Selain itu, seperti yang dicatat oleh Kar Yong Ang, tingkat pertumbuhan di Q2 sebenarnya sedikit menyimpang karena merupakan tingkat tercepat dalam 18 bulan, akibat investasi yang sangat kuat dan peningkatan pengeluaran rumah tangga serta ekspor.

Pandangan ekonomi yang sehat adalah alasan utama mengapa BNM memutuskan untuk mempertahankan suku bunga kebijakan utamanya tidak berubah pada 3% untuk kesembilan kalinya berturut-turut Rabu lalu meskipun tingkat inflasi tahunan kini telah turun menjadi hanya 1,8%. Dalam pernyataan pasca-rapatnya, bank sentral Malaysia menyebutkan prospek pertumbuhan ekonomi yang positif dan inflasi yang stabil tetapi mengeluarkan peringatan tentang potensi volatilitas mata uang. ‘Indikator terbaru menunjukkan kekuatan berkelanjutan dalam aktivitas ekonomi yang didorong oleh pengeluaran domestik yang tangguh dan aktivitas ekspor yang lebih tinggi, katanya dalam sebuah pernyataan.

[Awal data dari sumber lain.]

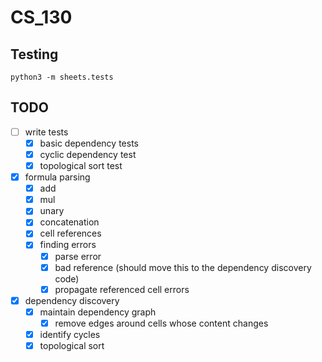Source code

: # CS_130

## Testing

```
python3 -m sheets.tests
```

## TODO

- [ ] write tests
  - [x] basic dependency tests
  - [x] cyclic dependency test
  - [x] topological sort test
- [x] formula parsing
  - [x] add
  - [x] mul
  - [x] unary
  - [x] concatenation
  - [x] cell references
  - [x] finding errors
    - [x] parse error
    - [x] bad reference (should move this to the dependency discovery code)
    - [x] propagate referenced cell errors
- [x] dependency discovery
  - [x] maintain dependency graph
    - [x] remove edges around cells whose content changes
  - [x] identify cycles
  - [x] topological sort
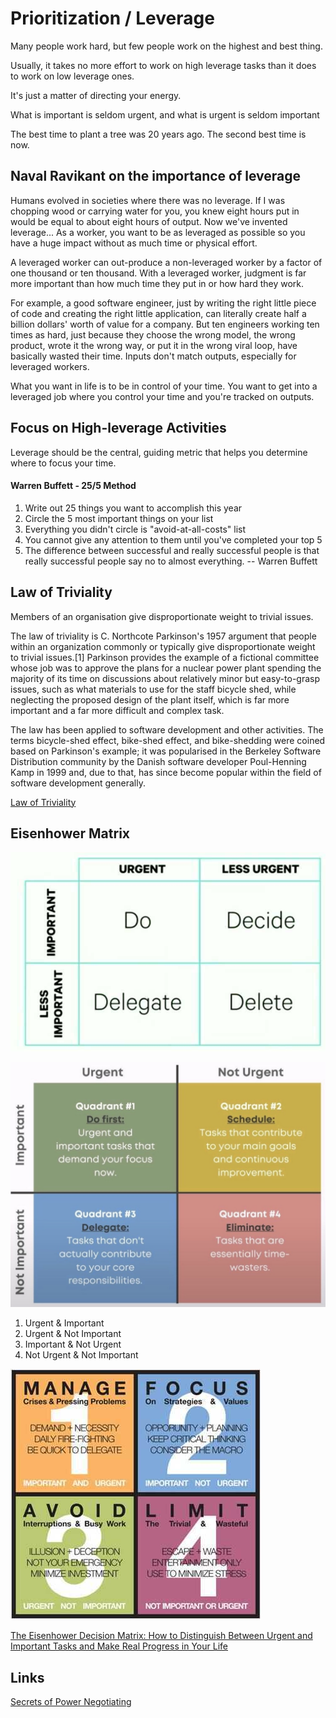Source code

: # Prioritization / Leverage

Many people work hard, but few people work on the highest and best thing.

Usually, it takes no more effort to work on high leverage tasks than it does to work on low leverage ones.

It's just a matter of directing your energy.

What is important is seldom urgent, and what is urgent is seldom important

The best time to plant a tree was 20 years ago. The second best time is now.

## Naval Ravikant on the importance of leverage

Humans evolved in societies where there was no leverage. If I was chopping wood or carrying water for you, you knew eight hours put in would be equal to about eight hours of output. Now we've invented leverage... As a worker, you want to be as leveraged as possible so you have a huge impact without as much time or physical effort.

A leveraged worker can out-produce a non-leveraged worker by a factor of one thousand or ten thousand. With a leveraged worker, judgment is far more important than how much time they put in or how hard they work.

For example, a good software engineer, just by writing the right little piece of code and creating the right little application, can literally create half a billion dollars' worth of value for a company. But ten engineers working ten times as hard, just because they choose the wrong model, the wrong product, wrote it the wrong way, or put it in the wrong viral loop, have basically wasted their time. Inputs don't match outputs, especially for leveraged workers.

What you want in life is to be in control of your time. You want to get into a leveraged job where you control your time and you're tracked on outputs.

## Focus on High-leverage Activities

Leverage should be the central, guiding metric that helps you determine where to focus your time.

#### Warren Buffett - 25/5 Method

1. Write out 25 things you want to accomplish this year
2. Circle the 5 most important things on your list
3. Everything you didn't circle is "avoid-at-all-costs" list
4. You cannot give any attention to them until you've completed your top 5
5. The difference between successful and really successful people is that really successful people say no to almost everything. -- Warren Buffett

## Law of Triviality

Members of an organisation give disproportionate weight to trivial issues.

The law of triviality is C. Northcote Parkinson's 1957 argument that people within an organization commonly or typically give disproportionate weight to trivial issues.[1] Parkinson provides the example of a fictional committee whose job was to approve the plans for a nuclear power plant spending the majority of its time on discussions about relatively minor but easy-to-grasp issues, such as what materials to use for the staff bicycle shed, while neglecting the proposed design of the plant itself, which is far more important and a far more difficult and complex task.

The law has been applied to software development and other activities. The terms bicycle-shed effect, bike-shed effect, and bike-shedding were coined based on Parkinson's example; it was popularised in the Berkeley Software Distribution community by the Danish software developer Poul-Henning Kamp in 1999 and, due to that, has since become popular within the field of software development generally.

[Law of Triviality](https://en.wikipedia.org/wiki/Law_of_triviality)

## Eisenhower Matrix

![Eisenhower Matrix](../../media/Productivity-Productive-Time-Management-TODO-image3.jpg)

![Eisenhower Matrix](../../media/Screenshot%202025-07-26%20at%207.56.16%20PM.jpg)

1. Urgent & Important
2. Urgent & Not Important
3. Important & Not Urgent
4. Not Urgent & Not Important

![image](../../media/Productivity-Productive-Time-Management-TODO-image4.jpg)

[The Eisenhower Decision Matrix: How to Distinguish Between Urgent and Important Tasks and Make Real Progress in Your Life](https://www.artofmanliness.com/character/knowledge-of-men/eisenhower-decision-matrix/)

## Links

[Secrets of Power Negotiating](../../book-summaries/secrets-of-power-negotiating)
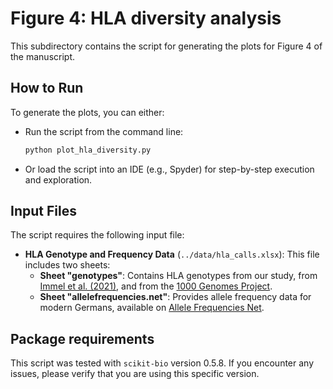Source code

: # Figure 4: HLA diversity analysis

This subdirectory contains the script for generating the plots for Figure 4 of the manuscript.

## How to Run

To generate the plots, you can either:
- Run the script from the command line:
  ```bash
  python plot_hla_diversity.py
  ```
- Or load the script into an IDE (e.g., Spyder) for step-by-step execution and exploration.

## Input Files

The script requires the following input file:

- **HLA Genotype and Frequency Data** (`../data/hla_calls.xlsx`): This file includes two sheets:
  - **Sheet "genotypes"**: Contains HLA genotypes from our study, from [Immel et al. (2021)](https://www.nature.com/articles/s42003-020-01627-4), and from the [1000 Genomes Project](https://ftp.1000genomes.ebi.ac.uk/vol1/ftp/data_collections/HLA_types/20181129_HLA_types_full_1000_Genomes_Project_panel.txt).
  - **Sheet "allelefrequencies.net"**: Provides allele frequency data for modern Germans, available on [Allele Frequencies Net](https://www.allelefrequencies.net/pop6001c.asp?pop_id=3767).

## Package requirements

This script was tested with `scikit-bio` version 0.5.8. If you encounter any issues, please verify that you are using this specific version.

“Meskipun BNM tidak memprioritaskan stabilitas mata uang, ketidakpastian pasar keuangan yang sedang berlangsung telah mendorong bank sentral untuk mengadopsi pendekatan yang hati-hati.’ Misalnya, bank tersebut mengakui bahwa hasil pemilihan umum di AS dapat memperkenalkan volatilitas yang lebih tinggi pada ringgit dalam jangka pendek. Namun, saya pribadi percaya bahwa USDMYR tidak mungkin naik jauh di atas 4,50 karena penyempitan selisih suku bunga antara AS dan Malaysia tetap menjadi faktor positif bagi mata uang nasional,” pungkas Kar Yong Ang.